** SOURCE RECORDS follows **
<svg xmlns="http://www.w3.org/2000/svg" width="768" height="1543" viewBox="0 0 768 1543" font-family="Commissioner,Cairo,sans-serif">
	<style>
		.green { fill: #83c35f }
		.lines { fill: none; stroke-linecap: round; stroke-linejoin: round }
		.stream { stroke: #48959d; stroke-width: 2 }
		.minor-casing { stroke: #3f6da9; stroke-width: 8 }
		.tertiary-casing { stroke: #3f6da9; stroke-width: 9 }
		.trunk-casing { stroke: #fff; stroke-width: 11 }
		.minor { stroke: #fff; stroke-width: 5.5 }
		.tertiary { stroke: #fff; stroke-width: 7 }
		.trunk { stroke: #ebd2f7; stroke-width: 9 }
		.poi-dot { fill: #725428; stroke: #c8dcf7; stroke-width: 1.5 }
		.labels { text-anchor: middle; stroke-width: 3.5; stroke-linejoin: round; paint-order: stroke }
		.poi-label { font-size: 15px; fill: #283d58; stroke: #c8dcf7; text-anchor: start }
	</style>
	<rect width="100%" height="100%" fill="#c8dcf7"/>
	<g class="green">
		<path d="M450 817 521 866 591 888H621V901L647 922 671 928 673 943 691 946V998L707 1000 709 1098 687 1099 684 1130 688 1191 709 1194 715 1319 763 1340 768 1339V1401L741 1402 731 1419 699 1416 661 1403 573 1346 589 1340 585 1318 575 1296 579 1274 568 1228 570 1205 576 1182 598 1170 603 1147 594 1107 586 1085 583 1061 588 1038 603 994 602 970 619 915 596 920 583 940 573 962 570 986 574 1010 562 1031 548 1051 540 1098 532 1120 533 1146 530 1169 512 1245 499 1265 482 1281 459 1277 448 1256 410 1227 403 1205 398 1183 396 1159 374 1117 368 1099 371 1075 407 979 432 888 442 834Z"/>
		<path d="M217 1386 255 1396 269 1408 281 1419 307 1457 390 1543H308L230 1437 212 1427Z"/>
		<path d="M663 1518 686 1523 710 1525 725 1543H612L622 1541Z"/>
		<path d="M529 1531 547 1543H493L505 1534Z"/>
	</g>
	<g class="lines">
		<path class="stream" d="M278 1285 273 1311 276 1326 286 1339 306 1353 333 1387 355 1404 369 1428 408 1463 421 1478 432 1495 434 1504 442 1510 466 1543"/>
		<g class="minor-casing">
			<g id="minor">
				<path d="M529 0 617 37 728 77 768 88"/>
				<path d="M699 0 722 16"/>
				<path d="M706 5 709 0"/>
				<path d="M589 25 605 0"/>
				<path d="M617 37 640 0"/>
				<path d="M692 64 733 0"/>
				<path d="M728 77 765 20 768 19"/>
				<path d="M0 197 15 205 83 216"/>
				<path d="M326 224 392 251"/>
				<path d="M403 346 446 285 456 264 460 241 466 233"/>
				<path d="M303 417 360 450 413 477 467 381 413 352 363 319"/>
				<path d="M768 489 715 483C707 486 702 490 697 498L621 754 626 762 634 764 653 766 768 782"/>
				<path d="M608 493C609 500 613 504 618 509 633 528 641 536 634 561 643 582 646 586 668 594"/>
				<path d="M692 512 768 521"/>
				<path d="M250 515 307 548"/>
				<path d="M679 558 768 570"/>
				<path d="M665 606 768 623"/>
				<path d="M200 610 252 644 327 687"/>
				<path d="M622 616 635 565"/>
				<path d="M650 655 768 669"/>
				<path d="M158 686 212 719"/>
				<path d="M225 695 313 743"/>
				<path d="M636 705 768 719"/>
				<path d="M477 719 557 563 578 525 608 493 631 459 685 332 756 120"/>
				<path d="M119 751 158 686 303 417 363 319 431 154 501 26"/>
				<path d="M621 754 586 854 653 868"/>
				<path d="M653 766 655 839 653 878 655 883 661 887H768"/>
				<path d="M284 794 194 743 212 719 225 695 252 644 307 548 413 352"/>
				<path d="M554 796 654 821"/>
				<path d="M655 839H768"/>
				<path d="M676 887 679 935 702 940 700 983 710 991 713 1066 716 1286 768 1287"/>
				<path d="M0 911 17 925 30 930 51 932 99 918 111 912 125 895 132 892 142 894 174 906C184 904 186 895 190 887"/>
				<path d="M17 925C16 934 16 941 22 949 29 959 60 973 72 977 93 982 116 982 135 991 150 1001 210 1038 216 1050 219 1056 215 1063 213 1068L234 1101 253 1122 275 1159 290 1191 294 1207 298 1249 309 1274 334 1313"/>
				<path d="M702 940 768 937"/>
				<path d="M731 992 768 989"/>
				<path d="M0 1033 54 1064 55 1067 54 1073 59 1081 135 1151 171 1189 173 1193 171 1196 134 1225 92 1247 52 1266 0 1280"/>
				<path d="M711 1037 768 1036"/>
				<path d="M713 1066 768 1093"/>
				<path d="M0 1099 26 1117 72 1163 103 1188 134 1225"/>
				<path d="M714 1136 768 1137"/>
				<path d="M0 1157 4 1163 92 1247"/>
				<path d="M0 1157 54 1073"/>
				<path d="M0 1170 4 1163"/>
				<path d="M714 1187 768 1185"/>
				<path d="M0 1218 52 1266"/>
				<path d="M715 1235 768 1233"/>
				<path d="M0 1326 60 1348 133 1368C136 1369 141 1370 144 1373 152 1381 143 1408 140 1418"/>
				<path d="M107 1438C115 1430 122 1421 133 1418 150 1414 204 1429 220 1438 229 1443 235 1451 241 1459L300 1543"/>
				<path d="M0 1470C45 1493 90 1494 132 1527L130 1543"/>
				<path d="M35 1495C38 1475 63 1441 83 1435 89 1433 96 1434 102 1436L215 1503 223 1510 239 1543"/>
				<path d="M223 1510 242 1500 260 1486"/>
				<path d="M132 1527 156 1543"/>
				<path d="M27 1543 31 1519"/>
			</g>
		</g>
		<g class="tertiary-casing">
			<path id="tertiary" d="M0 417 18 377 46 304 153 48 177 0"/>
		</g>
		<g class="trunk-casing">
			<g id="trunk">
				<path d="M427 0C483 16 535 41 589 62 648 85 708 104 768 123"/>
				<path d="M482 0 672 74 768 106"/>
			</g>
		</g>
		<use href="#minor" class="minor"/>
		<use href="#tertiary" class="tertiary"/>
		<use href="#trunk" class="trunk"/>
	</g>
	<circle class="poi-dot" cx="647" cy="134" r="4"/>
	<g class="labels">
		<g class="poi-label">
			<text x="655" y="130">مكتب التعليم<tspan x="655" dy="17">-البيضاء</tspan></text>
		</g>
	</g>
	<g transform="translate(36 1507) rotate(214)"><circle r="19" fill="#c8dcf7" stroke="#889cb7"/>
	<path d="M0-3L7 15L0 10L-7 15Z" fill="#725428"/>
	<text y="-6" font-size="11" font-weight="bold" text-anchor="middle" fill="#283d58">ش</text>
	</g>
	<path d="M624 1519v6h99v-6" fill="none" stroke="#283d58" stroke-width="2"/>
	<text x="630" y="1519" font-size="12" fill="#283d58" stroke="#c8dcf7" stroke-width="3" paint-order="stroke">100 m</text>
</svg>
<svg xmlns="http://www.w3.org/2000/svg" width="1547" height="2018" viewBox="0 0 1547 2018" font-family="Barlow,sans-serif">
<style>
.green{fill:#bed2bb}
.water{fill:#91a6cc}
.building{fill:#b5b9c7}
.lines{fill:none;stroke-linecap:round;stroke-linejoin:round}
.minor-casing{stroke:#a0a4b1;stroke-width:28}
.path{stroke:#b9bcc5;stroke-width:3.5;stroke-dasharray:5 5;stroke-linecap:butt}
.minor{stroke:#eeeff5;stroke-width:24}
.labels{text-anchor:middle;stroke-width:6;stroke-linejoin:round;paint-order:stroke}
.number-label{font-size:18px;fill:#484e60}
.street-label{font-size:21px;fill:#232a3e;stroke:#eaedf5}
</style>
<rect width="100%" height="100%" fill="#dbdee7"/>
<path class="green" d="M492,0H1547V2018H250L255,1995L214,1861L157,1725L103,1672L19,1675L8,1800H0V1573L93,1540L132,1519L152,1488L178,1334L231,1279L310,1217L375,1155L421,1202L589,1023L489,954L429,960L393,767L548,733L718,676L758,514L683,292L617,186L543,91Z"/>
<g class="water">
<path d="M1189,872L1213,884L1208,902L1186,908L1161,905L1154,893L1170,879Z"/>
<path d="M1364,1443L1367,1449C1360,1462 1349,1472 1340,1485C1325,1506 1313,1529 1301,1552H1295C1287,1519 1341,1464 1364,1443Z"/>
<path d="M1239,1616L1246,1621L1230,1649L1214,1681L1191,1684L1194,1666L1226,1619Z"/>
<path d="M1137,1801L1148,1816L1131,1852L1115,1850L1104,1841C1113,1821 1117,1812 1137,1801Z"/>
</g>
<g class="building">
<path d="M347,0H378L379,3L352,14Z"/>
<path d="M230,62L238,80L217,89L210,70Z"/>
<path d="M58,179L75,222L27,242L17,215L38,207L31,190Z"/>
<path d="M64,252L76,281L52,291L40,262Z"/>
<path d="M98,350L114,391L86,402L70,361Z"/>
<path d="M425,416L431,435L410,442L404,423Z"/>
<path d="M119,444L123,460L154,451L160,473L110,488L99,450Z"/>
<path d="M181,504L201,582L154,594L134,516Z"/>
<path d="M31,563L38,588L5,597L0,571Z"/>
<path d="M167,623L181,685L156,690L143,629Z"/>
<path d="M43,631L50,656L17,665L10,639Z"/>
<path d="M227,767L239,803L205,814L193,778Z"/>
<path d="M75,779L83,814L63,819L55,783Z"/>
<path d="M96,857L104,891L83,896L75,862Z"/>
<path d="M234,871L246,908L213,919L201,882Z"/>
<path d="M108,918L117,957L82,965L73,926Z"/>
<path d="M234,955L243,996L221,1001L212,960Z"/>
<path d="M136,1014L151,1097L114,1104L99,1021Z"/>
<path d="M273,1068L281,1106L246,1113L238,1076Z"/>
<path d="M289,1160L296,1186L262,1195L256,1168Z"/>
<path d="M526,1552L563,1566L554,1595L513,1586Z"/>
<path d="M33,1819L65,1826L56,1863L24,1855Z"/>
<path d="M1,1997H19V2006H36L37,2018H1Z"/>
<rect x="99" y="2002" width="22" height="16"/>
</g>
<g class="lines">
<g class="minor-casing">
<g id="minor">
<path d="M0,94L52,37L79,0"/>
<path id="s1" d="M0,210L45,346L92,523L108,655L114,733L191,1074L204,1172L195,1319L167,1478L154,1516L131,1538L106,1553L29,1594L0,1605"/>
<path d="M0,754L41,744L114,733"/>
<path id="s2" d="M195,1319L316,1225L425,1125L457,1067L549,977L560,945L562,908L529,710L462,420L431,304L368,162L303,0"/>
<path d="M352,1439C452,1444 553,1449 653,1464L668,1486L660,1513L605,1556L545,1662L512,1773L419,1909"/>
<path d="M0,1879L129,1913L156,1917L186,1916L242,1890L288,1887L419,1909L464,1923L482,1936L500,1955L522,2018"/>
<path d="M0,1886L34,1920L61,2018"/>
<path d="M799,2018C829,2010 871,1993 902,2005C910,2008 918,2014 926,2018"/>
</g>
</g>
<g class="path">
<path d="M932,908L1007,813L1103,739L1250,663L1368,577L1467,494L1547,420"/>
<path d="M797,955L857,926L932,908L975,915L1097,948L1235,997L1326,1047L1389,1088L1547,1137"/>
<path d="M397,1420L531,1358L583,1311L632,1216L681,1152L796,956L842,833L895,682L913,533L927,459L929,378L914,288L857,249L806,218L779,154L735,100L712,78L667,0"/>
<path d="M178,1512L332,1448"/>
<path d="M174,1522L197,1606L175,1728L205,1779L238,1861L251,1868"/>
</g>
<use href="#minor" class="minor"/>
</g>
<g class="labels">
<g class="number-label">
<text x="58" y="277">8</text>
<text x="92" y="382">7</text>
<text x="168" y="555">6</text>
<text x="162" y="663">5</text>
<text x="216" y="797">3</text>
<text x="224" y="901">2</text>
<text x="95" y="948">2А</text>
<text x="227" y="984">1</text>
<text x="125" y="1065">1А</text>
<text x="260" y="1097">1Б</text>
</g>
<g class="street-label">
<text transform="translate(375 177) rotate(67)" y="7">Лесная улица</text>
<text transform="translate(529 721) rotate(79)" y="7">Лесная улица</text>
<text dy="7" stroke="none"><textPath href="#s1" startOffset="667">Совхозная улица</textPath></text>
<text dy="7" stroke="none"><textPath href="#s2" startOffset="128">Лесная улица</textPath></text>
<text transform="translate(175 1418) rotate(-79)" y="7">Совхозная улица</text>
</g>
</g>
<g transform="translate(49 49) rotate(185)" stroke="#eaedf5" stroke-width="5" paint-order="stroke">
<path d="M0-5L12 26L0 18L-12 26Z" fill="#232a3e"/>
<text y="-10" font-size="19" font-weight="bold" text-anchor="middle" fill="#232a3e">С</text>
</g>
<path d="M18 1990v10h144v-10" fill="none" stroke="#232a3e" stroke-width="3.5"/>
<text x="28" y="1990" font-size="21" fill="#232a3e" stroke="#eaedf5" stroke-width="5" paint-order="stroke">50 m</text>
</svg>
** End of SOURCE RECORDS **
◆ TASK DIRECTIONS
Number of lines with the string "family" in them: give it by itself, based on the listing above.

◆ RESPONSE BOX
2